In just a few days we will all have an opportunity to vote in the June 5 recall election, and most of us will seek reconciliation with someone after the results are tallied.

Unless, of course, you fall in that extreme minority of Wisconsinites that has no opinion about Gov. Scott Walker.

And if you do, you'll probably be happier than the rest of us that it's finally over.

Recently, Learfield News reported that politics no longer has a place at our tables, whether we're sharing a cold beer, a coffee or a hot dish.

The conclusion was based on a poll by the Marquette Law School that indicated nearly a third of all the 705 adults surveyed said they'd stopped talking to others about politics because it's become so divisive.

Most of us could share first-hand stories of arguments that have erupted at dinner tables, workplace break rooms and church coffee hours. Wives disagree with husbands. Brothers argue with sisters. Ministers tread carefully from the pulpits and business people are careful not to show their loyalties at risk of alienating customers.

When the Public Policy Polling firm asked 1,136 people what they thought about Walker's job performance last month, only 13 said they had no opinion.

When it's all over, we're hopeful we'll have learned something.

Writing recently in the Los Angeles Times, New York University educator and self-declared Democrat Jonathan Zimmerman said he's "appalled by (Walker) who has cut spending for schools and stripped teachers -- and most of the state's public workers -- of collective bargaining rights.

"But I'm also appalled by the recall campaign against Walker by Wisconsin Democrats. ... The recall epitomizes the petty, loser-take-all vindictiveness of contemporary American politics ..."

Zimmerman goes on to recount recalls directed at former California Gov. Gray Davis and U.S. Senator Dianne Feinstein. Davis was ultimately tossed out during his second term and replaced by Arnold Schwarzenegger. Feinstein, herself the target of a recall a decade earlier when she was mayor of San Francisco, decried an effort "started by people who were unhappy with the results of a legitimate election in which 8 million Californians voted."

If voters tried to toss everyone they disagreed with, no public official could effectively serve anyone. "Orderly government cannot prevail on the shifting sands of a recall brought, not because of any corruption or incompetence, but because of a difference of opinion on an issue," she said.

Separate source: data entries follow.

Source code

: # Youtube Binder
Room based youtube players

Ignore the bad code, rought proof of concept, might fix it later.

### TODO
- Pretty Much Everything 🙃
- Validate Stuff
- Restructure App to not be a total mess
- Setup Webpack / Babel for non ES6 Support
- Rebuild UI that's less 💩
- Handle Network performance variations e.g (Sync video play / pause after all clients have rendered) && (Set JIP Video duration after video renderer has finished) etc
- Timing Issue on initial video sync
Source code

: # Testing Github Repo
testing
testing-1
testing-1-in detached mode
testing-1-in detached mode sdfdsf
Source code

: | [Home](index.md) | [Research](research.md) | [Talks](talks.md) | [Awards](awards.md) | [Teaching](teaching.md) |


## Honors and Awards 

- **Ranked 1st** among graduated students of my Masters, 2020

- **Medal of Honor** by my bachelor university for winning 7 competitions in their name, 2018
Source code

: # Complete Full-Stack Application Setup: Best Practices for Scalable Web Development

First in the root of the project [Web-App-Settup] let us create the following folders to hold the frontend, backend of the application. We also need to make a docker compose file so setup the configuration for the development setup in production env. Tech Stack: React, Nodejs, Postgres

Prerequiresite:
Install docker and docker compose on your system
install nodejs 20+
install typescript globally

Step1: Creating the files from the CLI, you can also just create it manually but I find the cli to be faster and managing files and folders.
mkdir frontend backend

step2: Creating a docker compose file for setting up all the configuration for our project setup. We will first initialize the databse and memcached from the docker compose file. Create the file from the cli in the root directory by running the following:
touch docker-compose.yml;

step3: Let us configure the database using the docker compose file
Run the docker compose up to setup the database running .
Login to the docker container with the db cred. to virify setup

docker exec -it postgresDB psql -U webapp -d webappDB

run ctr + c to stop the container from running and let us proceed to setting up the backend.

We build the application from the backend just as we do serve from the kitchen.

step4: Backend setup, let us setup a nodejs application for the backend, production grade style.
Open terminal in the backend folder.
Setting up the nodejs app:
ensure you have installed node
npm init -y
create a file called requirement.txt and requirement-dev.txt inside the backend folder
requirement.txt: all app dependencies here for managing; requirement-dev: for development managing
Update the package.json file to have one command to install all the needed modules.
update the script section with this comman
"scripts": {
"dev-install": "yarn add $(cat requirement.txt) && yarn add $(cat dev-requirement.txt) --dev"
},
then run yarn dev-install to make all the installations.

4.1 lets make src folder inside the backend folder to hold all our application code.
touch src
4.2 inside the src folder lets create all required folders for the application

Zimmerman notes that "as a liberal, I'm troubled by the prospect of voters unseating an elected official over taxes. Or abortion. Or gun control. If you can recall leaders for any political reason, sooner or later your own ox will be gored.

"I'm also worried that the Wisconsin recall, which has drawn nationwide attention and money, will trigger a vicious cycle of partisan retribution. Your guy didn't win in November? No problem. Start a recall drive now.

"Most of all, though, I fear that the recall threat will make our elected officials even more timid and poll-tested than they already are. Sometimes great leaders need to make unpopular decisions. And politically-motivated recalls make that less likely, as President Taft warned in 1913:

"'Look back, my friends, through the history of the United States and recount the number of instances of men who filled important offices and whose greatness is conceded today, and tell me one who... if subjected to a recall at certain times in his official career when criticism had impaired his popularity, would not have been sent into private life with only part of his term completed. Washington is one who would have been recalled, Madison another, Lincoln another.

"I'm not comparing Walker to Washington or Madison or Lincoln. But Wisconsin voters should let him serve out his term," Zimmerman concluded.

While we agree, that's immaterial. Voters will decide in a few days and we support the voter's right to make the ultimate decision.

Then we'll all need to begin mending fences.